▶ [CONSIGNE] Poursuivez le texte sur la Révolution de 1789 à partir de sa dernière phrase.

▶ [TEXTE FOURNI]

|---|

Nous célébrons un jour glorieux entre tous. Nous témoignons ainsi que nous nous souvenons, que nous gardons avec vigilance la mémoire sacrée de l’humanité. L’histoire de la grande Révolution est encore la nôtre. C’est avec gratitude que nous avons présente à l’esprit la Déclaration des Droits de l’Homme et du Citoyen. Enfin et surtout la République demeure pour nous une idée vivante.

1789, c’est l’année mémorable, la plus grande date de l’histoire universelle. La Révolution est certes le fait d’un peuple et même d’une ville. Mais au moment même l’événement est immédiatement reconnu par tous les peuples de la terre, à Berlin, à Varsovie, à Rome, dans les Caraïbes et dans toute l’Amérique.

Pour la première fois se constitue une nation. On sait que le célèbre cri « vive la Nation ! » n’est pas un cri de guerre. Il signifie que les hommes n’appartiennent plus seulement à une classe sociale, noblesse, clergé, tiers-état, ni à une province, Bretagne, Alsace, Corse, mais qu’ils sont avant tout des égaux, des hommes fraternels, les libres citoyens de la République.

|---|

▶ [DONNÉES ENREGISTRÉES]
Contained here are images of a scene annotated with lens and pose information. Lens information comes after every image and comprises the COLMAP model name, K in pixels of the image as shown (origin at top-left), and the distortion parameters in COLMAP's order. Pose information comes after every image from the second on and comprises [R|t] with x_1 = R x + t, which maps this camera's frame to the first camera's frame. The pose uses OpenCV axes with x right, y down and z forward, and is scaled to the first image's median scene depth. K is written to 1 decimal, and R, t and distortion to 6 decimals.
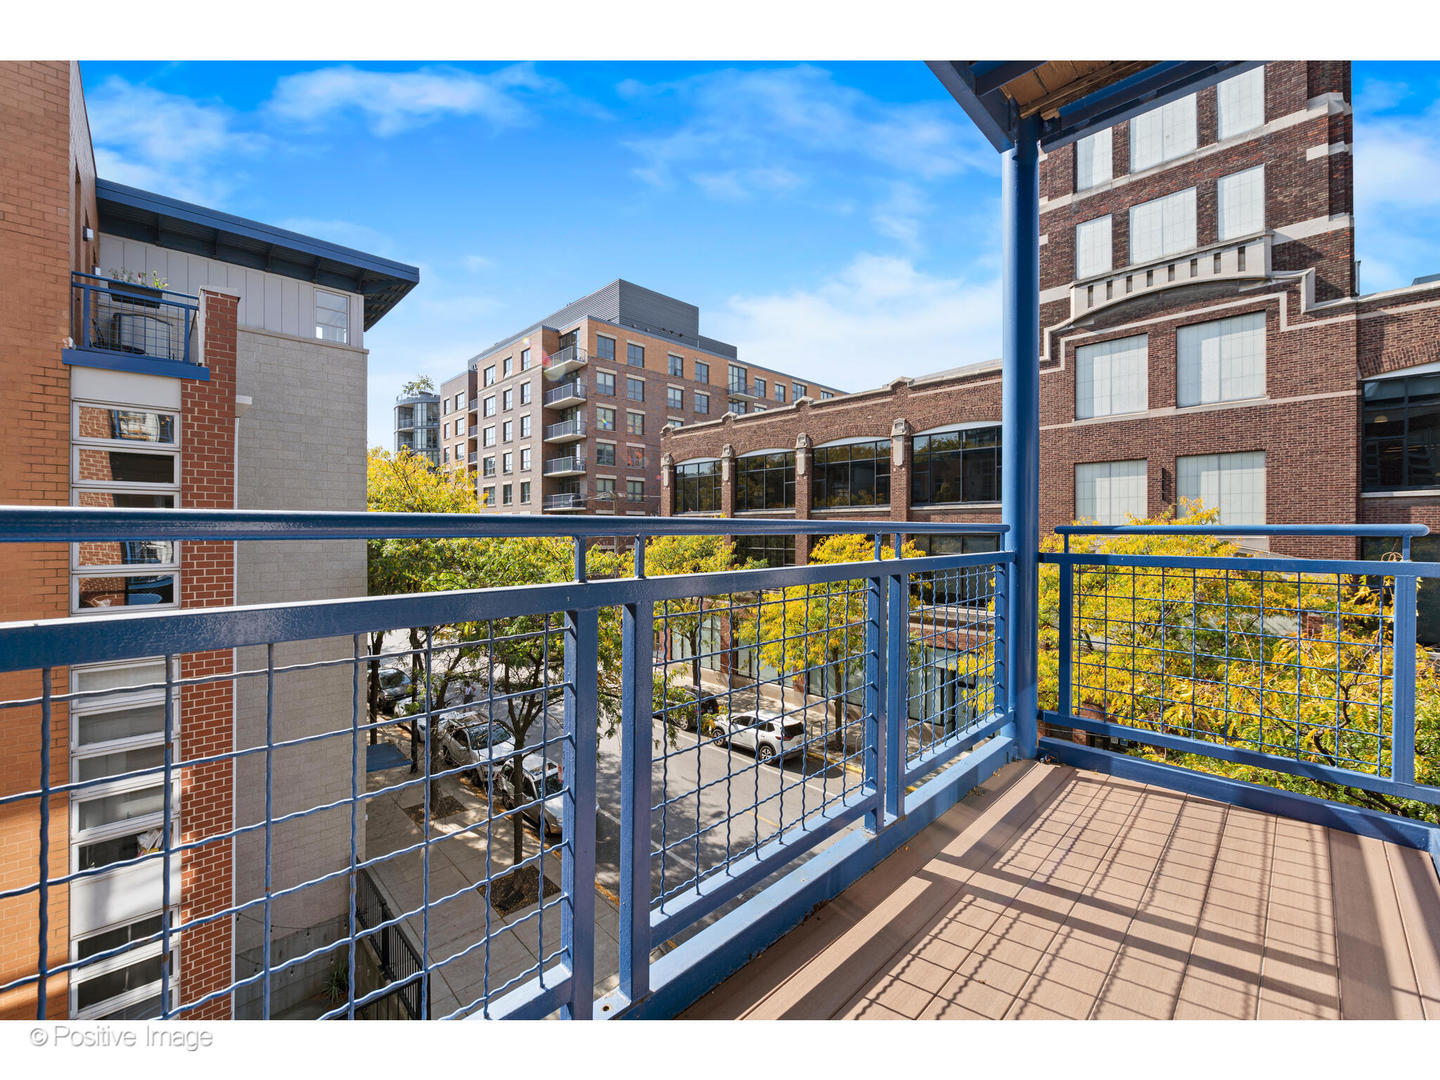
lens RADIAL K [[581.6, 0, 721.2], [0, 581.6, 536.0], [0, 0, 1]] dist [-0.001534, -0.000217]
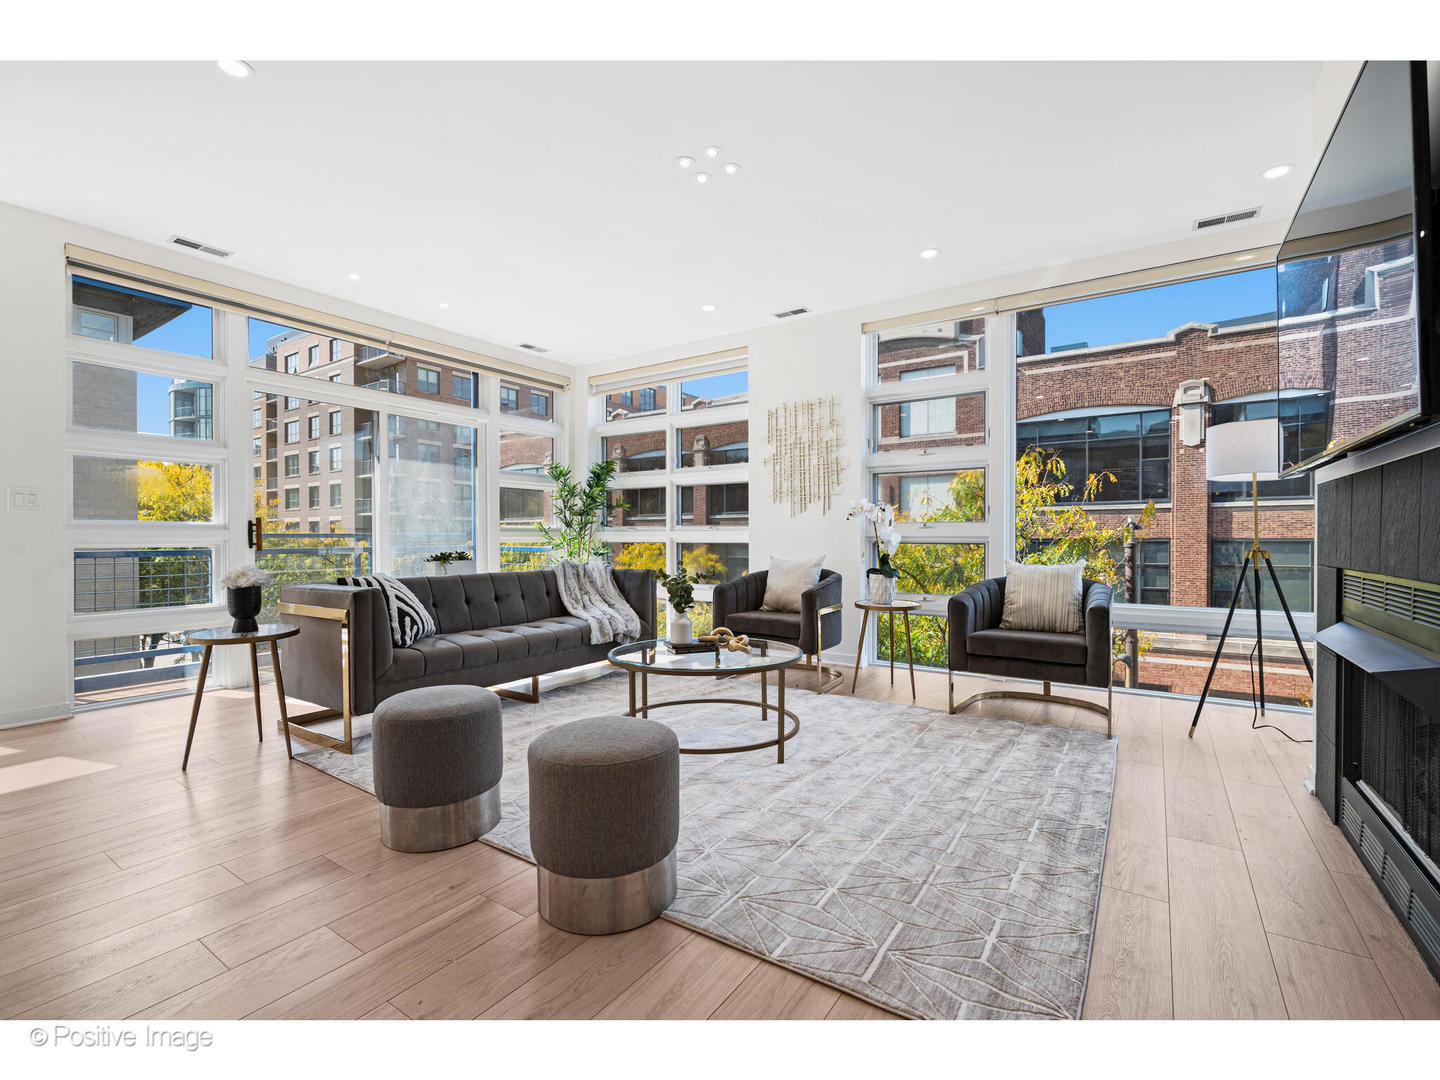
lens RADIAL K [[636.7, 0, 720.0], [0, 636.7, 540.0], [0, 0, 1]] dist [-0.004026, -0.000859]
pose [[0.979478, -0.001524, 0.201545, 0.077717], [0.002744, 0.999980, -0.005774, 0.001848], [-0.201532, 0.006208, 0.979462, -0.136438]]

|---|

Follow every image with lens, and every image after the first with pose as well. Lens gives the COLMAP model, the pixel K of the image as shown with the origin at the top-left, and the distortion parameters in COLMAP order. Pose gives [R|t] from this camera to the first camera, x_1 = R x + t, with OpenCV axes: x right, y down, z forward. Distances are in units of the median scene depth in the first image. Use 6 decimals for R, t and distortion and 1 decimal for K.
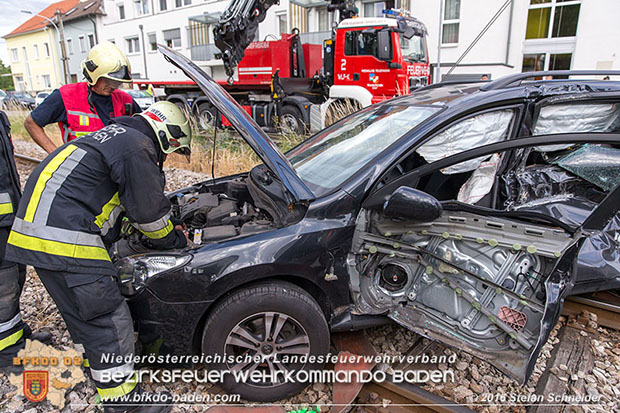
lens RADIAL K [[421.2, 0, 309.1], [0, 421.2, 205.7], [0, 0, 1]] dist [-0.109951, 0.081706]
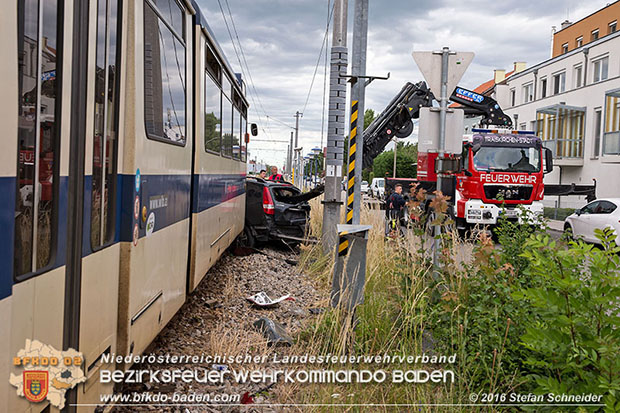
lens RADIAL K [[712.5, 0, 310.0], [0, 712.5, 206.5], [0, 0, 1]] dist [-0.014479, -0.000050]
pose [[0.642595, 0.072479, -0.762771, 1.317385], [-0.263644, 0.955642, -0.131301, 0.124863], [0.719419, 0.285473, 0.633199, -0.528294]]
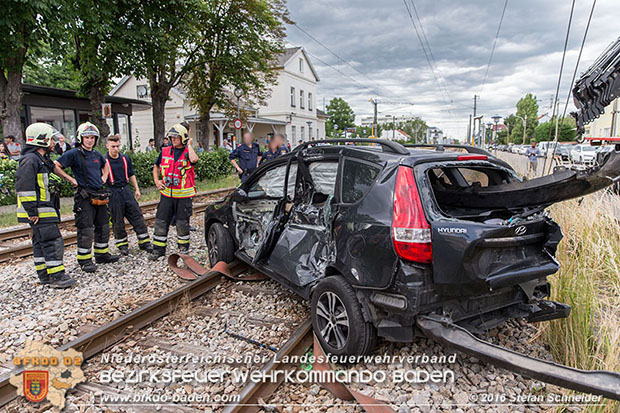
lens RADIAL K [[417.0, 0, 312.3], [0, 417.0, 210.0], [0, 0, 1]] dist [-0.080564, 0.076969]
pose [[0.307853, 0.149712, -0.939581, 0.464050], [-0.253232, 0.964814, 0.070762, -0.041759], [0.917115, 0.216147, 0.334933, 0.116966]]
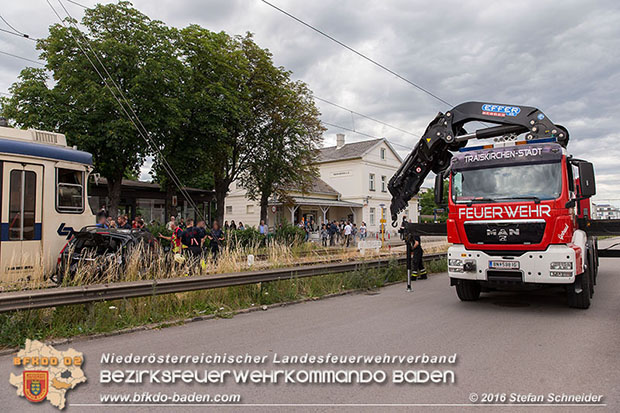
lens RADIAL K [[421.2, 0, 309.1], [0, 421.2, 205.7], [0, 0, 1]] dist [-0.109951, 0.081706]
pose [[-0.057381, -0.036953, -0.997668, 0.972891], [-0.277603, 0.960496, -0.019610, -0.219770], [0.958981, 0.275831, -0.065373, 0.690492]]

|---|

▶ [RÉPONSE]
Et la Déclaration elle-même ne proclame pas les droits d’un peuple particulier, mais les droits de l’homme sans distinction, sans frontière. Il faut s’en souvenir quand dans le monde entier se déchaînent des fanatismes entretenus par la croyance aveugle aux particularismes ethniques ou religieux, quand des partis, des doctrines, des religions, s’attachent à nier l’humanité dans l’homme d’après la couleur de sa peau, son profil, son patronyme, sa confession. Toutes les politiques d’exclusion reposent sur un même préjugé, à savoir que d’autres que nous ne sont pas nos semblables, que la fraternité a seulement cours dans l’étroite enclave d’un terroir. Cette violence répétée a beau se parer de faux-semblants, où que ce soit dans le monde le fracas des bombes ne fait pas illusion et il ne suffit pas de tout casser pour entrer dans l’histoire éternelle : ce n’est pas tous les jours le 14 juillet !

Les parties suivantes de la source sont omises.